- Selected text
· · · · ·
The species of fish prized by anglers varies with geography and tradition. Some fish are sought for their value as food, while others are pursued for their fighting abilities, or for the difficulty of successfully enticing the fish to bite the hook.
- Big-game fish or blue water game fish are large pelagic saltwater fish such as tuna, tarpon, grouper and billfish (sailfish, marlin and swordfish). Occasionally other predatory fishes such as sharks, barracuda and dolphinfish are also pursued. Large powerful freshwater fish such as alligator gar, lake sturgeon and flathead catfish can also be considered big-game fish.
- Freshwater fish targeted by anglers in North America include bass (especially black bass), salmon/trout, char, walleye/sauger, common snook, redfish, northern pike and muskellunge, sturgeon, gar and several catfish species. In Europe and Asia, large cyprinids (e.g. carps, barbels, breams, chubs, daces and tench), perches, freshwater salmonids (trout, graylings, whitefish and taimen), drum, pikes, catfish, eels and snakeheads are also popular, although many of them are regarded derogatorily as "trash fish", "dirt fish" or "pest fish" in America.
  - In the United Kingdom, "game fish" refers specifically to salmonids other than graylings - that is, salmon, trout and char. Other popular freshwater fish are called coarse fish.
· · · · ·
(Saved data entries)
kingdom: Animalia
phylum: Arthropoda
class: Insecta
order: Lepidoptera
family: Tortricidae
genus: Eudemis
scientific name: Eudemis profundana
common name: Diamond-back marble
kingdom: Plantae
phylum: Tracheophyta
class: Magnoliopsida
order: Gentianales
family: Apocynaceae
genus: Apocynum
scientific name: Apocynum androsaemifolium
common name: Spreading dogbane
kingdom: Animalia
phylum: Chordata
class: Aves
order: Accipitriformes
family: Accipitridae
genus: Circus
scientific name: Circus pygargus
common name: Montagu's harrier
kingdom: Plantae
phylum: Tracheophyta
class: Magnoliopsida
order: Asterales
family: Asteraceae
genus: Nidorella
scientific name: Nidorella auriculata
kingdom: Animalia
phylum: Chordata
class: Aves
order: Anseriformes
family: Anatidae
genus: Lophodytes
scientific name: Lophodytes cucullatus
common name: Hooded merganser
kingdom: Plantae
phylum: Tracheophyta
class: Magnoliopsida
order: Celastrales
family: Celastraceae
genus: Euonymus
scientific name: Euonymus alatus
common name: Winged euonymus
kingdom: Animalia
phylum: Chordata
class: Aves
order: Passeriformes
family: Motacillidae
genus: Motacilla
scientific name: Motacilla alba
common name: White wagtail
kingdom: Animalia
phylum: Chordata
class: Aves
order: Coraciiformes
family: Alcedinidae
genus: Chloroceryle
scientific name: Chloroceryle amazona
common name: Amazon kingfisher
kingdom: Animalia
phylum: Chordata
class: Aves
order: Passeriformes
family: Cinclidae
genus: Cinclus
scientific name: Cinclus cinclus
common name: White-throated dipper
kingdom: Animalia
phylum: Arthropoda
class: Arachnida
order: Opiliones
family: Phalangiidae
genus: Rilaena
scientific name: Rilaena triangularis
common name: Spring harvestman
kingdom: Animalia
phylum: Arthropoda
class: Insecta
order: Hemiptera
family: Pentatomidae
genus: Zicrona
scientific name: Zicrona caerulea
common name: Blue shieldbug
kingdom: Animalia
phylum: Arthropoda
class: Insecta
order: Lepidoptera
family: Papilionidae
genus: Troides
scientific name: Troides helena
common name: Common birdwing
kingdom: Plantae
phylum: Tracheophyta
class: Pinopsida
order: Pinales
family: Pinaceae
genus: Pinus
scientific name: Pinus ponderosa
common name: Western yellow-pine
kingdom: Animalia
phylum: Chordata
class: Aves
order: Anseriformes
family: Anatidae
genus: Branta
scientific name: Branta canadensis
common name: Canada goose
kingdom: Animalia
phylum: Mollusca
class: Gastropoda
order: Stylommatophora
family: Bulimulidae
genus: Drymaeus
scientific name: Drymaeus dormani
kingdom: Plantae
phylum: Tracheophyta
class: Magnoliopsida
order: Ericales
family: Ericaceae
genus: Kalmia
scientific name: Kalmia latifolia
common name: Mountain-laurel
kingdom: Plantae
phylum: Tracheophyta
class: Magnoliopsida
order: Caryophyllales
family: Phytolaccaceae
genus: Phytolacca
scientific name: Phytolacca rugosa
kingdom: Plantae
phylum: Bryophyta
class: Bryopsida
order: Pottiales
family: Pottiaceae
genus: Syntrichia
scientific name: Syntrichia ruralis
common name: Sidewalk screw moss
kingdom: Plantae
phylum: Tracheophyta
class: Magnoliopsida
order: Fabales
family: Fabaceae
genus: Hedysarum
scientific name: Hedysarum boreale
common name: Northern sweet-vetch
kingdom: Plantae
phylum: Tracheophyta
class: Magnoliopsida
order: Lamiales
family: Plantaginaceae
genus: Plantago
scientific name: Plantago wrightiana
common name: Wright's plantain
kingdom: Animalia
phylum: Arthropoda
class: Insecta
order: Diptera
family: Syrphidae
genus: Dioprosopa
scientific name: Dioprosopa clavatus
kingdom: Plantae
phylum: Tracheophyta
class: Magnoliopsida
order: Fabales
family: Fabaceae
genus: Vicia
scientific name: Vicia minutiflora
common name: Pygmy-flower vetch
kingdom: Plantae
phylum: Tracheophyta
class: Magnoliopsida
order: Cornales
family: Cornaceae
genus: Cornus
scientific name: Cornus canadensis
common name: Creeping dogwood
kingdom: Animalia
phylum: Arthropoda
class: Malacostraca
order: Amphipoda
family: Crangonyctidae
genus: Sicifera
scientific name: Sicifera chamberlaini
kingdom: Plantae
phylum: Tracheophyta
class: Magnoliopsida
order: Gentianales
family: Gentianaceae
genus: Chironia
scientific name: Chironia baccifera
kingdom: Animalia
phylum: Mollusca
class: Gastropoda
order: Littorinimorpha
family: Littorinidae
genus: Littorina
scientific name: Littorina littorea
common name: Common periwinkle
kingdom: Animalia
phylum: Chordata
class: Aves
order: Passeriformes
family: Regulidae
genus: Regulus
· · · · ·
- Tasks
1. Summarize the passage on fish sought by anglers in two sentences.
2. According to the passage on fish sought by anglers, why are some fish pursued? Answer in one or two sentences.
3. Please echo the part of the passage on fish sought by anglers that opens with the words containing "- Freshwater fish" and closes with "called coarse fish.".

- Expected outputs
1. The fish species anglers prize vary with geography and tradition, with some sought as food and others for their fighting abilities or for how hard they are to hook. Big-game fish include large pelagic saltwater fish such as tuna, tarpon, grouper and billfish, and popular freshwater targets differ between North America, Europe and Asia, while in the United Kingdom "game fish" means salmonids other than graylings.

2. Some fish are sought for their value as food. Others are pursued for their fighting abilities or because it is difficult to entice them to bite the hook.

3.
- Freshwater fish targeted by anglers in North America include bass (especially black bass), salmon/trout, char, walleye/sauger, common snook, redfish, northern pike and muskellunge, sturgeon, gar and several catfish species. In Europe and Asia, large cyprinids (e.g. carps, barbels, breams, chubs, daces and tench), perches, freshwater salmonids (trout, graylings, whitefish and taimen), drum, pikes, catfish, eels and snakeheads are also popular, although many of them are regarded derogatorily as "trash fish", "dirt fish" or "pest fish" in America.
  - In the United Kingdom, "game fish" refers specifically to salmonids other than graylings - that is, salmon, trout and char. Other popular freshwater fish are called coarse fish.